A Peace Treaty
BY Annie Waterman | March 22, 2012
Rajasthani desert artisans
Ancient civilizations, amulets, talismans, old ritual emblems, and matriarchal leaders inspire A Peace Treaty’s ever evolving collection of jewelry and accessories. This social enterprise continues to amaze in its innovation as each line of work helps to resuscitate generations-old, family-run crafts businesses at risk of extinction. They travel far and wide, creating employment opportunities for skilled artisans working in places of socio-political conflict. Their hand crafted accessories and apparel connects fashion with ancient tradition, inspired by ancient techniques throughout the Middle East, Europe and Africa.
A Peace Treaty's gorgeous scarves are not to be missed as the designs vary season to season. In Nepal, India and Pakistan, the team work with hand weavers, silk-screeners and block-printers in villages all over in addition to bringing dip-dyeing, sewing and printing work to widowed or disabled women. Featuring a small selection of limited edition pieces, the line called "Adire" is stunning. Inspired by vibrant West African prints, A Peace Treaty commissioned artisans to create special wood blocks for printing the negative form. The "Les Coeres" collection draws inspiration from the foothills of the Himalayas. The artisans work with playful, visual patterns that they hand-print onto the softest of cashmere. These are more than works of sheer beauty, but a way to raise awareness around these ancient, crafting traditions.
But it was their collection of camel bone jewelry that caught my eye. A Peace Treaty actively work with Rajasthani desert artisans to preserve ancient camel bone carving techniques. “Inspired by eastern jaunts of disco items from the 70’s”, A Peace Treaty employs desert artisan families to craft hand-carved, gold plated tribal brass pieces, using centuries-old techniques and recycled materials.” Designers Farah Malik and Dana Arbib have a way of seamlessly fusing the old with the new. The collection entitled 'Thar' consists of pieces that are reminiscent of the Thar gypsies’ ancient civilizations, and include items such as heirloom earrings and gorgeous amulets with protective openings.
The idea to work with rare camel bone came about after weeks of in-depth research. The team at A Peace Treaty began to notice the obliteration of this trade, beginning in the '70s. Due to the influx of resins and plastics in the marketplace, there has been little demand for arduous carving. This long lost tradition of camel bone jewelry dates back to the beginning of nomadic culture. Farah Malik, half of the design duo says, “Camel meat, milk, bone and leather have all been trade items and part of the way of life and culture of nomadic people in the desert. Traditionally, nomadic people throughout this area used all parts of the camel, therefore it was a highly sustainable practice to use the bone rather than discarding it to add to the landfills."
When asked about sourcing procedures, Farah relates it to a “word of mouth wild goose chase. Their commitment to the artisans goes beyond mere sourcing—they’ve engaged in their tradespeople and artisans in every step of the production process, from concept to market.” She adds, “It was nearly impossible to find bone carvers who were making any objects beyond the simple spoons or everyday ware.” This led them to journey to Rajasthan, where they did the groundwork in locating families and finding older generations to train their younger family members as a way to reinvest interest in the family trade.

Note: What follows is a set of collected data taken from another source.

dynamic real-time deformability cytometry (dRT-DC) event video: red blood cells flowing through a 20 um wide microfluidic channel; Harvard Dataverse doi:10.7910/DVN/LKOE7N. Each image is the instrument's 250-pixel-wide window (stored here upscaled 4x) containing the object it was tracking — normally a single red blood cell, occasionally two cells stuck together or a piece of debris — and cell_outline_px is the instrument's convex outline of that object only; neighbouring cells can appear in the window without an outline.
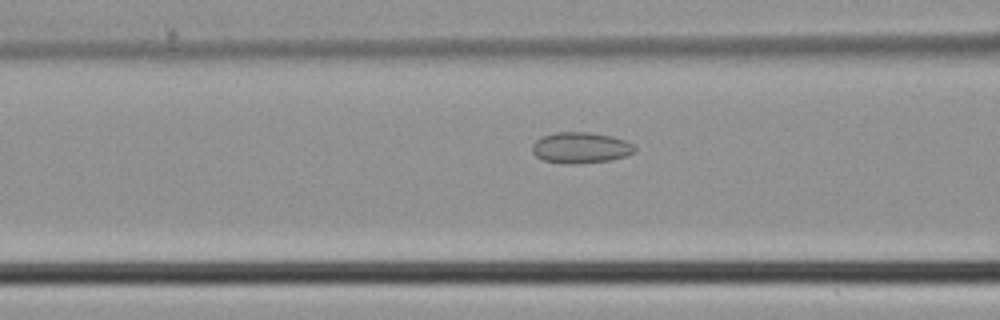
{"species": "common noctule bat (a hibernating species)", "species_latin": "Nyctalus noctula", "temperature_condition": "cold", "stored_images_in_passage": 28, "camera_frame_rate_fps": 3000, "um_per_image_px": 0.085, "animal": {"sex": "male", "body_mass_g": 21.5, "forearm_length_mm": 52.0}, "frame": {"image": 1, "passage_image": 8, "time_ms": 2.333, "image_size_px": [1000, 320], "cell_outline_px": [[636, 152], [624, 156], [608, 160], [572, 164], [564, 164], [544, 160], [536, 156], [532, 152], [532, 144], [540, 136], [556, 132], [588, 132], [612, 136], [624, 140], [632, 144], [636, 148]], "centroid_in_image_um": [49.32, 12.55], "position_along_channel_um": 117.3, "area_um2": 18.5}}
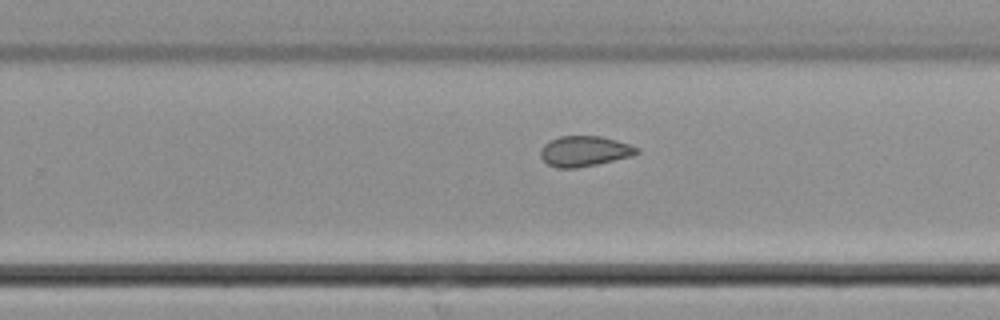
{"frame": {"image": 2, "passage_image": 19, "time_ms": 6.0, "image_size_px": [1000, 320], "cell_outline_px": [[640, 152], [632, 156], [596, 164], [576, 168], [556, 168], [548, 164], [540, 156], [540, 148], [548, 140], [560, 136], [600, 136], [616, 140], [640, 148]], "centroid_in_image_um": [49.66, 12.84], "position_along_channel_um": 280.1, "area_um2": 17.11}}
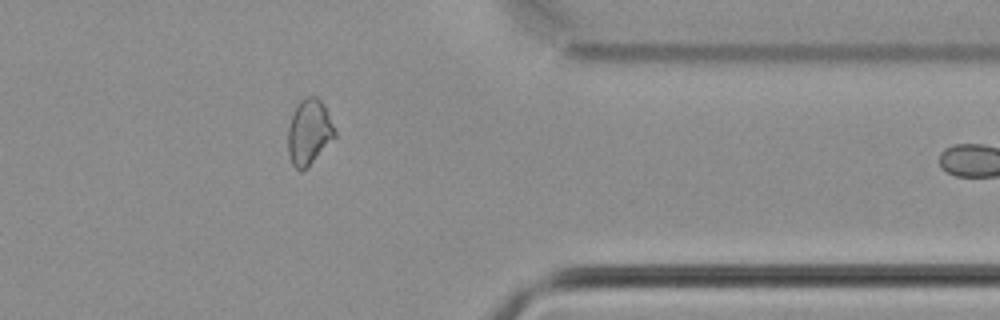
{"frame": {"image": 3, "passage_image": 27, "time_ms": 8.667, "image_size_px": [1000, 320], "cell_outline_px": [[336, 136], [300, 172], [292, 164], [288, 156], [288, 128], [292, 112], [296, 104], [304, 96], [316, 96], [320, 100], [336, 128]], "centroid_in_image_um": [26.24, 11.17], "position_along_channel_um": 385.2, "area_um2": 17.69}}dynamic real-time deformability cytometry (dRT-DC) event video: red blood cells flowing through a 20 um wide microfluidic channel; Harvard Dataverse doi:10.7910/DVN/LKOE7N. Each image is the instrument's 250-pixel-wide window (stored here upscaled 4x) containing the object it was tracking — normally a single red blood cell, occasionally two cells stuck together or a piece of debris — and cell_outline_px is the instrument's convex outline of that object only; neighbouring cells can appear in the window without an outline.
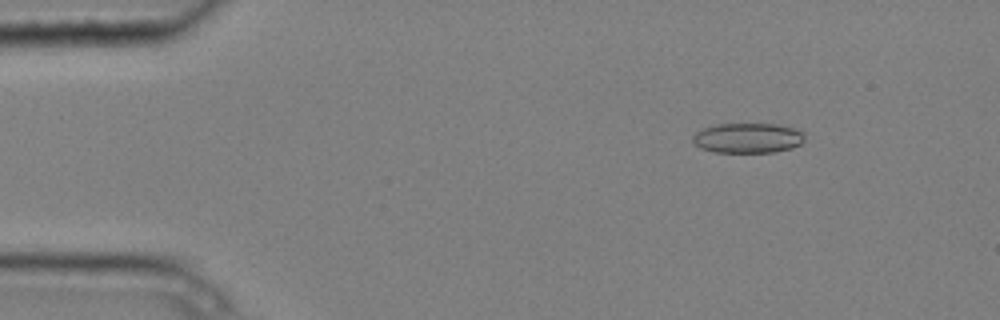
{"species": "common noctule bat (a hibernating species)", "species_latin": "Nyctalus noctula", "temperature_condition": "cold", "stored_images_in_passage": 5, "camera_frame_rate_fps": 3000, "um_per_image_px": 0.085, "animal": {"sex": "male", "body_mass_g": 20.4}, "frame": {"image": 1, "passage_image": 2, "time_ms": 0.333, "image_size_px": [1000, 320], "cell_outline_px": [[804, 140], [800, 144], [792, 148], [776, 152], [712, 152], [700, 148], [692, 140], [692, 136], [696, 132], [704, 128], [716, 124], [780, 124], [792, 128], [800, 132], [804, 136]], "centroid_in_image_um": [63.54, 11.74], "position_along_channel_um": 21.5, "area_um2": 19.54}}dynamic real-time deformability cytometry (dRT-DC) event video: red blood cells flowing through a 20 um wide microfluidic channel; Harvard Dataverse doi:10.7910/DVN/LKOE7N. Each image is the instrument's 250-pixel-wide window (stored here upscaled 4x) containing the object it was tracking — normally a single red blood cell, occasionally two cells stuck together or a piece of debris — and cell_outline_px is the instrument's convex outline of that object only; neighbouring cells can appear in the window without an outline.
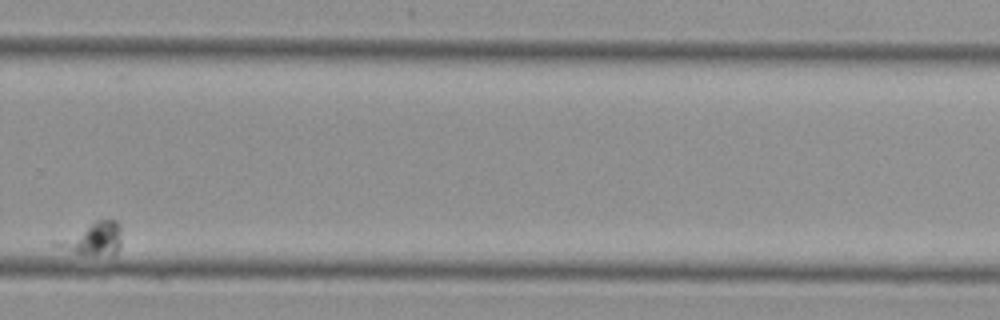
{"species": "Egyptian fruit bat (a non-hibernating species)", "species_latin": "Rousettus aegyptiacus", "temperature_condition": "cold", "stored_images_in_passage": 11, "camera_frame_rate_fps": 3000, "um_per_image_px": 0.085, "animal": {"sex": "female"}, "frame": {"image": 1, "passage_image": 10, "time_ms": 3.0, "image_size_px": [1000, 320], "cell_outline_px": [[120, 244], [116, 252], [76, 252], [52, 244], [52, 240], [96, 220], [116, 220], [120, 224]], "centroid_in_image_um": [7.85, 20.2], "position_along_channel_um": 322.0, "area_um2": 11.68}}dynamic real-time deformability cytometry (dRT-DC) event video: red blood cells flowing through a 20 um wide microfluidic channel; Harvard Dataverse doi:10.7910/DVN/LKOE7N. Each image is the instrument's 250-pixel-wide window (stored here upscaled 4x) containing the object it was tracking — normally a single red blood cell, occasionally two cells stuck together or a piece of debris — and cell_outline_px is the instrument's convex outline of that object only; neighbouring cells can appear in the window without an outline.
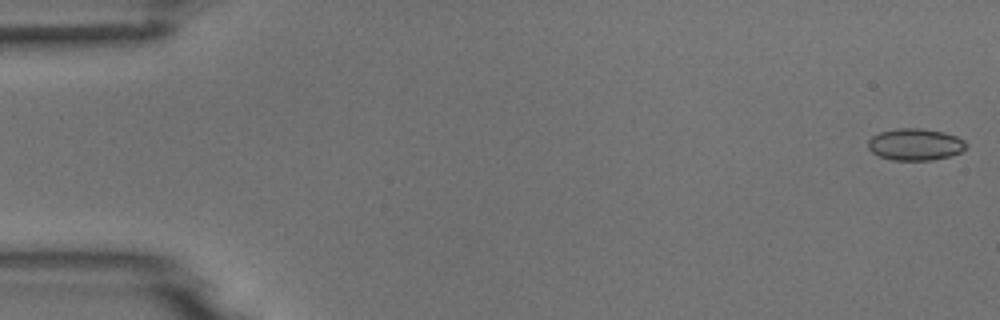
{"species": "common noctule bat (a hibernating species)", "species_latin": "Nyctalus noctula", "temperature_condition": "room temperature", "stored_images_in_passage": 5, "camera_frame_rate_fps": 3000, "um_per_image_px": 0.085, "animal": {"sex": "male", "body_mass_g": 18.8}, "frame": {"image": 1, "passage_image": 1, "time_ms": 0.0, "image_size_px": [1000, 320], "cell_outline_px": [[968, 148], [960, 152], [948, 156], [932, 160], [892, 160], [880, 156], [872, 152], [868, 148], [868, 140], [872, 136], [880, 132], [896, 128], [920, 128], [944, 132], [956, 136], [964, 140], [968, 144]], "centroid_in_image_um": [77.81, 12.27], "position_along_channel_um": 7.2, "area_um2": 18.26}}
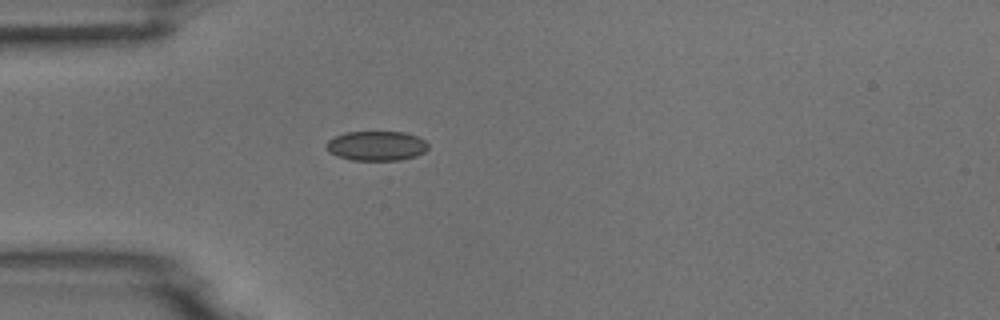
{"frame": {"image": 2, "passage_image": 5, "time_ms": 4.667, "image_size_px": [1000, 320], "cell_outline_px": [[428, 148], [424, 152], [416, 156], [400, 160], [352, 160], [336, 156], [328, 152], [328, 140], [336, 136], [348, 132], [404, 132], [416, 136], [424, 140], [428, 144]], "centroid_in_image_um": [32.02, 12.4], "position_along_channel_um": 53.0, "area_um2": 17.46}}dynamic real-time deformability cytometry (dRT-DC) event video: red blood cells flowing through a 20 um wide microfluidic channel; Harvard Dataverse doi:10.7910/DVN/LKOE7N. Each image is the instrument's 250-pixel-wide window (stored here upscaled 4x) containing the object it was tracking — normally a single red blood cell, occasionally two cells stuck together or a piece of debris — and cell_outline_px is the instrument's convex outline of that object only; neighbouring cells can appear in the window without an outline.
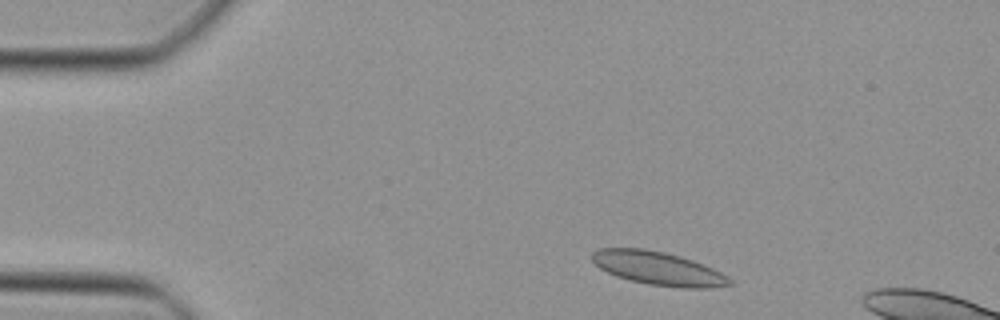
{"species": "Egyptian fruit bat (a non-hibernating species)", "species_latin": "Rousettus aegyptiacus", "temperature_condition": "cold", "stored_images_in_passage": 12, "camera_frame_rate_fps": 3000, "um_per_image_px": 0.085, "animal": {"sex": "female"}, "frame": {"image": 1, "passage_image": 3, "time_ms": 0.667, "image_size_px": [1000, 320], "cell_outline_px": [[736, 284], [712, 288], [684, 288], [648, 284], [616, 276], [600, 268], [592, 260], [592, 252], [600, 248], [644, 248], [664, 252], [680, 256], [692, 260], [712, 268], [728, 276]], "centroid_in_image_um": [55.98, 22.81], "position_along_channel_um": 29.0, "area_um2": 26.76}}
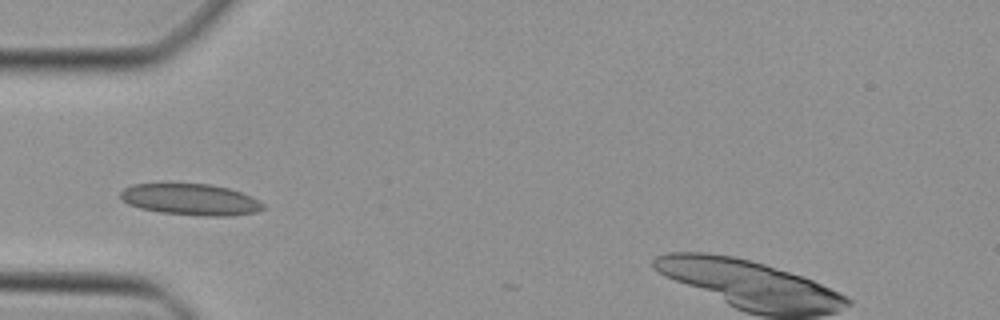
{"frame": {"image": 2, "passage_image": 10, "time_ms": 3.0, "image_size_px": [1000, 320], "cell_outline_px": [[264, 208], [256, 212], [232, 216], [200, 216], [160, 212], [140, 208], [128, 204], [120, 196], [120, 192], [124, 188], [132, 184], [168, 180], [212, 184], [228, 188], [252, 196], [264, 204]], "centroid_in_image_um": [16.15, 16.9], "position_along_channel_um": 68.9, "area_um2": 27.22}}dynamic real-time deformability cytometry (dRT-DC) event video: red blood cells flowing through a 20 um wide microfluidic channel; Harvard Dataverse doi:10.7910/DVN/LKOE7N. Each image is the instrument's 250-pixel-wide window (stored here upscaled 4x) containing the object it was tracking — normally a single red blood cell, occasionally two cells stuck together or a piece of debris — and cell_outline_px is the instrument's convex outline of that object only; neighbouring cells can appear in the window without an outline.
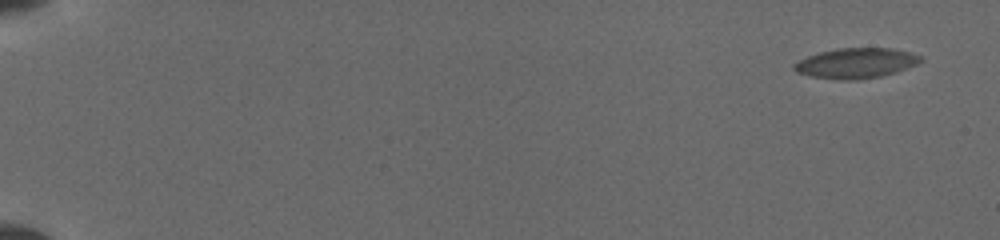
{"species": "common noctule bat (a hibernating species)", "species_latin": "Nyctalus noctula", "temperature_condition": "cold", "stored_images_in_passage": 27, "camera_frame_rate_fps": 3000, "um_per_image_px": 0.085, "animal": {"sex": "female", "body_mass_g": 19.5, "forearm_length_mm": 54.1}, "frame": {"image": 1, "passage_image": 1, "time_ms": 0.0, "image_size_px": [1000, 240], "cell_outline_px": [[920, 60], [916, 64], [880, 76], [812, 76], [796, 72], [792, 68], [792, 64], [808, 56], [820, 52], [840, 48], [888, 48], [908, 52], [920, 56]], "centroid_in_image_um": [72.72, 5.3], "position_along_channel_um": 12.3, "area_um2": 20.52}}
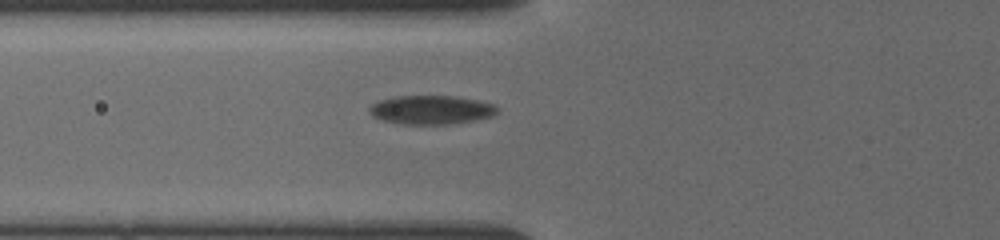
{"frame": {"image": 2, "passage_image": 23, "time_ms": 6.667, "image_size_px": [1000, 240], "cell_outline_px": [[496, 112], [492, 116], [472, 120], [448, 124], [408, 124], [384, 120], [376, 116], [368, 108], [372, 104], [380, 100], [396, 96], [448, 96], [476, 100], [492, 104], [496, 108]], "centroid_in_image_um": [36.64, 9.33], "position_along_channel_um": 89.2, "area_um2": 20.75}}
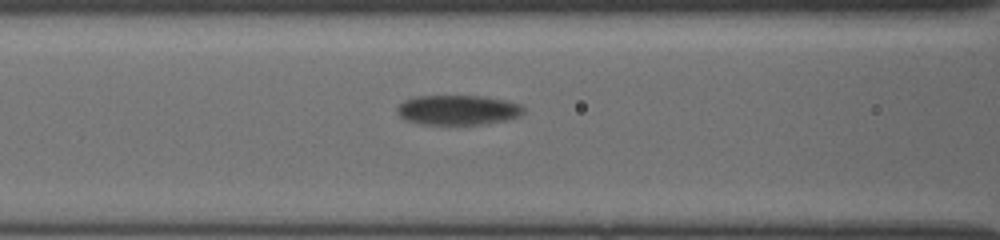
{"frame": {"image": 3, "passage_image": 27, "time_ms": 7.667, "image_size_px": [1000, 240], "cell_outline_px": [[524, 112], [516, 116], [504, 120], [480, 124], [420, 124], [404, 120], [396, 112], [396, 108], [404, 100], [416, 96], [484, 96], [504, 100], [520, 104], [524, 108]], "centroid_in_image_um": [38.86, 9.34], "position_along_channel_um": 127.7, "area_um2": 21.85}}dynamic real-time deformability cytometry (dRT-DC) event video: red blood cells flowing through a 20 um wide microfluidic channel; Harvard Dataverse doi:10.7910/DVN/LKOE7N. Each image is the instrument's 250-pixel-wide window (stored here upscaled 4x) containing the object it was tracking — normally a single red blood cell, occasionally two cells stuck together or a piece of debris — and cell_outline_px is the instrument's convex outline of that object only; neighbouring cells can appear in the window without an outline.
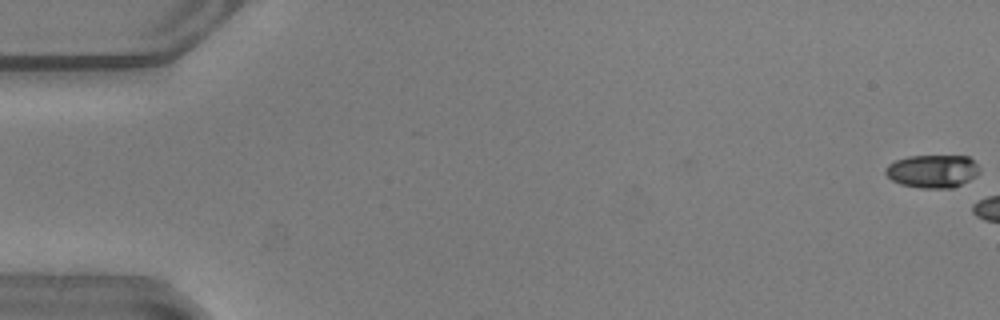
{"species": "common noctule bat (a hibernating species)", "species_latin": "Nyctalus noctula", "temperature_condition": "warm", "stored_images_in_passage": 5, "camera_frame_rate_fps": 3000, "um_per_image_px": 0.085, "animal": {"sex": "male", "body_mass_g": 20.5, "forearm_length_mm": 52.5}, "frame": {"image": 1, "passage_image": 1, "time_ms": 0.0, "image_size_px": [1000, 320], "cell_outline_px": [[980, 172], [976, 176], [952, 188], [920, 188], [900, 184], [892, 180], [884, 172], [884, 168], [888, 164], [896, 160], [908, 156], [968, 156], [980, 168]], "centroid_in_image_um": [79.24, 14.55], "position_along_channel_um": 5.8, "area_um2": 18.09}}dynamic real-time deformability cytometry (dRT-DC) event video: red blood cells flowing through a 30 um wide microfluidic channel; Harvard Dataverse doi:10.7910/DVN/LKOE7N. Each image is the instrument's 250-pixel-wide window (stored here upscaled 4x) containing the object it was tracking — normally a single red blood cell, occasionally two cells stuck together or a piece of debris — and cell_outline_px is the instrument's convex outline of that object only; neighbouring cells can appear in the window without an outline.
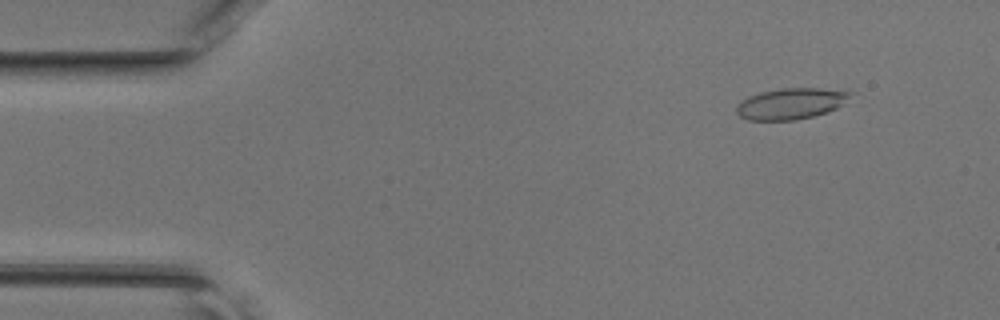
{"species": "common noctule bat (a hibernating species)", "species_latin": "Nyctalus noctula", "temperature_condition": "room temperature", "stored_images_in_passage": 46, "camera_frame_rate_fps": 3000, "um_per_image_px": 0.085, "animal": {"sex": "female", "body_mass_g": 17.0, "forearm_length_mm": 48.0}, "frame": {"image": 1, "passage_image": 5, "time_ms": 1.333, "image_size_px": [1000, 320], "cell_outline_px": [[856, 92], [836, 108], [812, 116], [796, 120], [748, 120], [740, 116], [736, 112], [736, 104], [748, 96], [760, 92], [780, 88], [820, 88]], "centroid_in_image_um": [67.19, 8.8], "position_along_channel_um": 17.8, "area_um2": 20.58}}
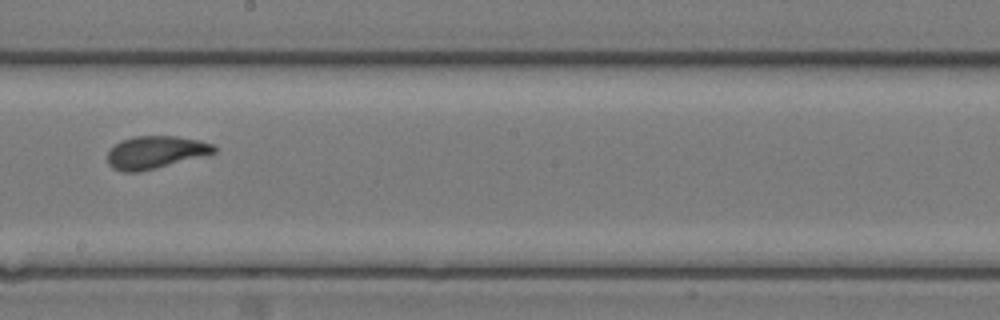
{"frame": {"image": 2, "passage_image": 26, "time_ms": 8.333, "image_size_px": [1000, 320], "cell_outline_px": [[216, 152], [156, 168], [136, 172], [120, 172], [112, 168], [108, 164], [108, 152], [116, 144], [124, 140], [136, 136], [176, 136], [200, 140], [212, 144], [216, 148]], "centroid_in_image_um": [13.2, 12.95], "position_along_channel_um": 235.0, "area_um2": 19.94}}
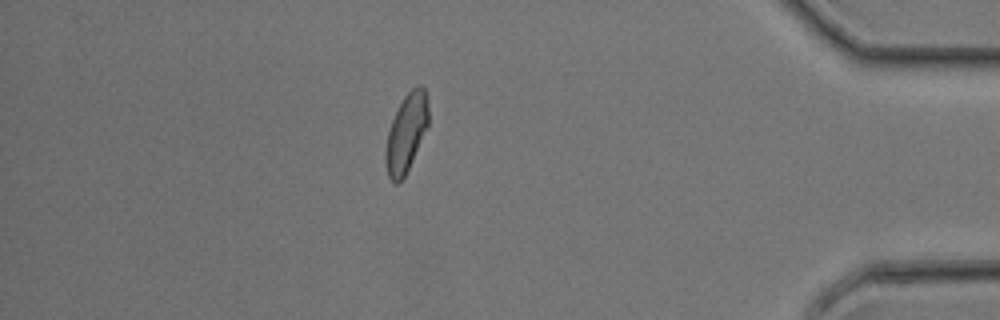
{"frame": {"image": 3, "passage_image": 40, "time_ms": 13.0, "image_size_px": [1000, 320], "cell_outline_px": [[428, 128], [404, 176], [396, 184], [388, 176], [384, 160], [384, 152], [388, 132], [392, 120], [404, 96], [416, 84], [420, 84], [424, 88], [428, 96]], "centroid_in_image_um": [34.54, 11.26], "position_along_channel_um": 400.7, "area_um2": 19.54}}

Farah says, “The Thar are interested in us because our company is about building bridges across cultures and places where the artisans are caught in political volatility or the places are steeped in misperceptions (for US consumer audiences). We were also interested in this region because it has an arbitrary man-made border running through it. The Thar desert gypsy traditions are the same in Pakistan and in India but sadly the national boundary makes it seem that they are two different worlds. I'm Pakistani so I also had a personal mandate to work across the border with an old "foe." The irony is that while this project was seen as a pact in my mind I'm not being granted visas to return any longer!”
A Peace Treaty is dedicated to their mission despite the ongoing challenges they face with to customs and duty officials. “Customs come to the forefront has as agents have a real hard time categorizing the material… they are keen to believe that any high quality and exotic bone jewelry assumed is ivory. There is a lack of support from the industry and bureaucracy posed around the use and export of this material. Also cutting bone in larger shapes can be hard - since you have to find pieces that all allow for consistency. The fashion industry has been corrupted by machine made conveyor belt uniform goods and forget to judge goods by other markers and factors than just matching measurement, shape and color.” She adds, “In India, exporting the material has proven to be difficult because the authorities refuse to believe that we are not exporting cow bone. In the US, the authorities waste so much of our time making us get paperwork to prove that the material is not ivory. It is also touchy because some of the artisans that we work with to do our metalsmiths are Jain and they do not want to even touch the camel bone pieces when it comes time to finishing the final pieces (which are always half gold-plated brass and half bone)! There were so many groups' sensitivities having to be looked after that by the end of each production round and shipment I'd be ready for some major nurturing myself!” Despite the hurdles, they remain steadfast to their strict philosophy of returning traditional production back into the hands of its original artisans.